Pet retailer set to become one of Dayton’s largest private employers

Pet retailer Chewy might hire twice as many workers at its new fulfillment center as initially projected, which would place it among the larger private employers in the city.

The e-commerce pet supplies company committed to employing about 600 workers within a few years of moving into a new facility on Lightner Road at the Dayton International Airport.

But Pete Krillies, Chewy’s vice president of real estate and facilities, told the Dayton Daily News its actual payroll could top more than 1,000 in that time.

MORE: Dayton might give pet retailer $450k for to lure 600 new jobs

“With the ramp up we’re going to have with this building, that number could double in the first three years,” he said.

The airport has turned into a regional job engine, and conservative estimates indicate that the first five new facilities at the airport could employ about 2,200 workers.

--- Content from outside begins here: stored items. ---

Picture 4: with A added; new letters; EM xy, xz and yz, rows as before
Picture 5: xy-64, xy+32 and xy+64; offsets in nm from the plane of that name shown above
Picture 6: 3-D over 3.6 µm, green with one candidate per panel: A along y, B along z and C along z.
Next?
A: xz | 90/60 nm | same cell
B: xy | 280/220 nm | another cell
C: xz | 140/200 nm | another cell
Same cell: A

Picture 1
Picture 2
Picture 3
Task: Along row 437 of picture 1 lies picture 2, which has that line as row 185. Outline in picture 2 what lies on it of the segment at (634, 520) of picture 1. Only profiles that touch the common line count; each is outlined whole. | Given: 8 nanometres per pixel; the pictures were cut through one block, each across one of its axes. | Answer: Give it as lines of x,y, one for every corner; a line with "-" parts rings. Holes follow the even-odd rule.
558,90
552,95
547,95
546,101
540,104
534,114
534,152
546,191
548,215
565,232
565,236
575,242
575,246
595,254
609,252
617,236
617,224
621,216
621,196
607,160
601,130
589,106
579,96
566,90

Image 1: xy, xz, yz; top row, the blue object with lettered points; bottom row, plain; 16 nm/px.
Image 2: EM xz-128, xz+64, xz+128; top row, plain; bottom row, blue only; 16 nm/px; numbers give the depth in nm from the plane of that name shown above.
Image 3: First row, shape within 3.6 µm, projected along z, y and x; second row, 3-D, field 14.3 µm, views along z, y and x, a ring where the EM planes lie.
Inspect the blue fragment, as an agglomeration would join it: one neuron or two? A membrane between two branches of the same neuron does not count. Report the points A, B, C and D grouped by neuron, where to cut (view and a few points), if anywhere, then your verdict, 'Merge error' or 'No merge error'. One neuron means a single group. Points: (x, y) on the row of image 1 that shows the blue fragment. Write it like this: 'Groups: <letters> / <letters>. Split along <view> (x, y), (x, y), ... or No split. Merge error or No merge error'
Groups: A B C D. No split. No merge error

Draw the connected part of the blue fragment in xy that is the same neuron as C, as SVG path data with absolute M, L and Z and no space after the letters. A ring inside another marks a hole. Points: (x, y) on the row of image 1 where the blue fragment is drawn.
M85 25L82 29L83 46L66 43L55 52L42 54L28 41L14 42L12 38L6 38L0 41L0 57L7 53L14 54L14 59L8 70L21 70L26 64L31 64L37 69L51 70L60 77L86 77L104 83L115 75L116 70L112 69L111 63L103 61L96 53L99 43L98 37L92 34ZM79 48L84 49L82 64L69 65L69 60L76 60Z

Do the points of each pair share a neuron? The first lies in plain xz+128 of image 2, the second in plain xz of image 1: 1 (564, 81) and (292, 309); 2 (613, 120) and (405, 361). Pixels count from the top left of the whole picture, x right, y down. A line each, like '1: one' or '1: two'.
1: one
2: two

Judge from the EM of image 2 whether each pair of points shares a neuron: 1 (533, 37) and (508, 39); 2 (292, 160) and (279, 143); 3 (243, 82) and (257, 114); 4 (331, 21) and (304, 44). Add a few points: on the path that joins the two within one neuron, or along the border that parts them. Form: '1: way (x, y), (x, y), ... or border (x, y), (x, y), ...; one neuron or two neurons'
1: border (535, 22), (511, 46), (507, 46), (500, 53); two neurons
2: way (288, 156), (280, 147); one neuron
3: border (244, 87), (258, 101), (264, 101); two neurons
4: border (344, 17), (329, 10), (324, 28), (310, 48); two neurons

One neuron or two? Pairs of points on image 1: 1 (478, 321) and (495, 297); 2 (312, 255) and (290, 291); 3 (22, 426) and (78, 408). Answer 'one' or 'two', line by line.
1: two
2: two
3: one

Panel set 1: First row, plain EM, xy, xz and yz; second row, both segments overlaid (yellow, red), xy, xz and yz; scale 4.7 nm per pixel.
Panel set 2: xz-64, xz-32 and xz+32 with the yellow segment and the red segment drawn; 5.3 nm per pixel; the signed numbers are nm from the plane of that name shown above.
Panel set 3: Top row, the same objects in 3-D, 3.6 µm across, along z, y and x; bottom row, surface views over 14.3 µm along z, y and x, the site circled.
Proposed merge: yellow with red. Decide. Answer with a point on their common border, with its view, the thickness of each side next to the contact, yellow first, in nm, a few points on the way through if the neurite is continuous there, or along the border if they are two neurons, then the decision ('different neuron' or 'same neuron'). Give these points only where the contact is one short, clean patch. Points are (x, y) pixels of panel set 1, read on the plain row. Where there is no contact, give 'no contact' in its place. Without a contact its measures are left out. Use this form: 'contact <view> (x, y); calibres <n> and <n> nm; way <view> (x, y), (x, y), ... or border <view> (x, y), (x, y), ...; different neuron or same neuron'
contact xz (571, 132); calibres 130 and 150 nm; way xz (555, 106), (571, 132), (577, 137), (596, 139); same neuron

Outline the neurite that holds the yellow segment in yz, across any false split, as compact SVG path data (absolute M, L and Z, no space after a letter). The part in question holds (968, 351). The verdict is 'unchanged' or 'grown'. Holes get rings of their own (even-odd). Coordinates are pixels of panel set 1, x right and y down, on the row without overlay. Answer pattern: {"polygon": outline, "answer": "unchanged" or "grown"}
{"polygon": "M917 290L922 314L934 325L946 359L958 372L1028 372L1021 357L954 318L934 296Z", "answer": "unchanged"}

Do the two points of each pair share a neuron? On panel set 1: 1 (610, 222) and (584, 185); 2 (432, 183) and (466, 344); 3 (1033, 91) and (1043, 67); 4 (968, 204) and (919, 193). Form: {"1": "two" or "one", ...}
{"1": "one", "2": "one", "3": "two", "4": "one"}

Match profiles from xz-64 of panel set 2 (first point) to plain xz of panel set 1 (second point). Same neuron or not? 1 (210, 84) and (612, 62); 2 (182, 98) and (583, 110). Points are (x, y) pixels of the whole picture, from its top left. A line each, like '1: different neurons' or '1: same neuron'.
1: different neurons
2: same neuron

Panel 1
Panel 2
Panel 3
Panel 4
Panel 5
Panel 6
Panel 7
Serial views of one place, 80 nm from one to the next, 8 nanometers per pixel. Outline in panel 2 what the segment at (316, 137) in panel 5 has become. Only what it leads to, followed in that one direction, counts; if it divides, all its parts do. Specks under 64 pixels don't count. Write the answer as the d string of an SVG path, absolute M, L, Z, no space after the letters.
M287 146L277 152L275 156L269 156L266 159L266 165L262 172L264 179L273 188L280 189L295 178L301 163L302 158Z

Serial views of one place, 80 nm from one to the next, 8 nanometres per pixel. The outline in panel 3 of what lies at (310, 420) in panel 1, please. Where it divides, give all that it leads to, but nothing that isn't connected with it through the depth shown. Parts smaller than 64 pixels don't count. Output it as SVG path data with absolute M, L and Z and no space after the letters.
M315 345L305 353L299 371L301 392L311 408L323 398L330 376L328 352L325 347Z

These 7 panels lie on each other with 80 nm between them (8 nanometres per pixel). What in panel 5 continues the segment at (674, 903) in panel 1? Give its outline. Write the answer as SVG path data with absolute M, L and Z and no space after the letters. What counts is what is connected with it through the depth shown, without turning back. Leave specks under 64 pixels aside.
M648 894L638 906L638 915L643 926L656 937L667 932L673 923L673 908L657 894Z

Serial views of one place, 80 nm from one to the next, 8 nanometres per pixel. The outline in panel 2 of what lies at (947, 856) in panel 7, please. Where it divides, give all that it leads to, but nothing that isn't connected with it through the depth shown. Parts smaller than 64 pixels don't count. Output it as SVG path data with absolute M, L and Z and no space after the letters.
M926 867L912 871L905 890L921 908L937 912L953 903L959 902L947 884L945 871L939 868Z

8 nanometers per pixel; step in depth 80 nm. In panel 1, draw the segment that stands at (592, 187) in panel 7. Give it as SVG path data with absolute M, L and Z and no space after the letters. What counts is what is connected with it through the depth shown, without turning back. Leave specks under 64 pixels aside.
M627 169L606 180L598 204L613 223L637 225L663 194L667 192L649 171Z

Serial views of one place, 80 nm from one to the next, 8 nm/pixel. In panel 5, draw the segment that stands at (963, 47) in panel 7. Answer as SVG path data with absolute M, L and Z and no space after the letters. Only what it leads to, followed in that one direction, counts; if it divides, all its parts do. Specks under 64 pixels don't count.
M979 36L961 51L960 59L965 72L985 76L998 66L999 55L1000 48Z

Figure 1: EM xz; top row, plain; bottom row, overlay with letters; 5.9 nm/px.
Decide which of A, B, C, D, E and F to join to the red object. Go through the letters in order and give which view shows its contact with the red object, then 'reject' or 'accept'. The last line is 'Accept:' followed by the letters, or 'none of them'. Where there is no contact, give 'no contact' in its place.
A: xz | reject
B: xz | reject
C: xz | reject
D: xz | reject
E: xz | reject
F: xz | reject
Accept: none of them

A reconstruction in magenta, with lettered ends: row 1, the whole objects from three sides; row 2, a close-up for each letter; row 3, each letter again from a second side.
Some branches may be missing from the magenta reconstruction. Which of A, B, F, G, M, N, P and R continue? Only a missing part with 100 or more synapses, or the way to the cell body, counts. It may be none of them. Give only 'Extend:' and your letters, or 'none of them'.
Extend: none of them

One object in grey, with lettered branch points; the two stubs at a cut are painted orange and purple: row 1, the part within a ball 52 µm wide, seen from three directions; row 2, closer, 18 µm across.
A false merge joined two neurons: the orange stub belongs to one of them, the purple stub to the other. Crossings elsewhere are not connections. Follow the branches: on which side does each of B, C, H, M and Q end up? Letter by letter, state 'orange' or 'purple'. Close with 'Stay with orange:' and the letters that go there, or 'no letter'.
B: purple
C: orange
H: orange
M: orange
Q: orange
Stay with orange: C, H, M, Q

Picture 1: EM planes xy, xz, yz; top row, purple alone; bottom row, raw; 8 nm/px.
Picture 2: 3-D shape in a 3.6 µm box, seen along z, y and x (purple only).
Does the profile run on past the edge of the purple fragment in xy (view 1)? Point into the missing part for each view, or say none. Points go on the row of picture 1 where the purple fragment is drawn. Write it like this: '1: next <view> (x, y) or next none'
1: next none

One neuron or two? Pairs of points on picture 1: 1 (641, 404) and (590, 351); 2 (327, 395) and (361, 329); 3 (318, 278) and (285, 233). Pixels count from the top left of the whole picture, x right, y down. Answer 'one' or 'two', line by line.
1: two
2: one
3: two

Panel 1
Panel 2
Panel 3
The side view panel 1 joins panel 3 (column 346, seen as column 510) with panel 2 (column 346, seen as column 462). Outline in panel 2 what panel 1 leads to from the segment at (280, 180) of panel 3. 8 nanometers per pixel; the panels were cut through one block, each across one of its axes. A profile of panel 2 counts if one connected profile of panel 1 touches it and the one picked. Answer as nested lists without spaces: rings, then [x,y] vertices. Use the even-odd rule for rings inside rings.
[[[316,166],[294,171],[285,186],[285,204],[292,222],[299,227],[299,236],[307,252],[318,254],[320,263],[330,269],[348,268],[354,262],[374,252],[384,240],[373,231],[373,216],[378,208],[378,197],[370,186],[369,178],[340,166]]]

Chewy, an online retailer based in Dania Beach, Fla., is going to occupy a 690,500-square-foot building at the airport that is under construction. Chewy expects to move in by the end of June.

Late last year, Chewy officials said the new fulfillment center would bring about 600 jobs to the area.

But this week, Krillies said the actual number of new workers could be double that estimate.

The new facility has the capacity for around 1,500 workers. Krillies said his company should know more about the employment plans within the first year of the facility’s operation.

New jobs will include everything from material handling to office administration to forklift operators and skilled positions, Krillies said.

MORE: Report: Pet supplies company signs lease on huge facility near Dayton airport

The new facility will be Chewy’s Midwest hub, which will help the company achieve its goal of getting packages to customers within 48 hours of orders being placed, Krillies said.

The company, which was purchased by PetSmart in 2017, stands out from the competition because of its culture and major focus on customer service, Krillies said.

The 7-year-old company has been growing quickly and by far holds the largest segment of the online pet food and supplies market.

Dayton’s facility will be its eighth U.S. fulfillment center, which may follow the lead of some of Chewy’s other fulfillment centers that far exceeded the original job projections.

Chewy's fulfillment center in Wilkes-Barre, Pa., originally was expected to employ about 600 workers, according to reports at the time.

Later, the company said the center "eventually" was supposed to grow to 1,000 employees, according to the Times Leader.

Eventually came quickly: The payroll grew to 1,000 in less than one year.

Late last year, the center had hired about 1,400 workers and were looking for 200 more, according to the Citizens' Voice.

MORE: Ohio OKs credits to bring 600 Chewy.com jobs to Dayton, 1,400 jobs to region

Dayton’s fulfillment center may get a lot more than 600 jobs if Chewy adds shifts as it ramps up, said Terry Slaybaugh, Dayton’s director of aviation.

Spectrum Brands, which moved into a large facility at the Dayton airport, expected to employ about 345 people at the property. But Slaybaugh said it flexes up to more than 500 workers during busy times.

Dayton was one of four “finalist” locations Chewy was considering, and location was the most important consideration, Krillies said.

But Dayton’s culture, labor force and strong partnerships between economic agencies and organizations made it rise above the rest, he said.

Chewy, which has agreed to lease the building for 10 years, chose Dayton in large part because of its proximity to the company’s customers and the available workforce, said Erik Collins, Montgomery County’s director of community and economic development.

The city of Dayton agreed to provide Chewy with up to $450,000 through an annual performance grant.

The city will make five payments to Chewy over five years. The payments will be equal to a quarter of Chewy’s prior year payroll income tax withholdings.

“We are tying this grant to jobs that will be created and income tax revenue that we will have received in hand,” said Ford Weber, Dayton’s economic development director.

This was a very competitive project that will result in $45 million of capital investment in the site, Weber said.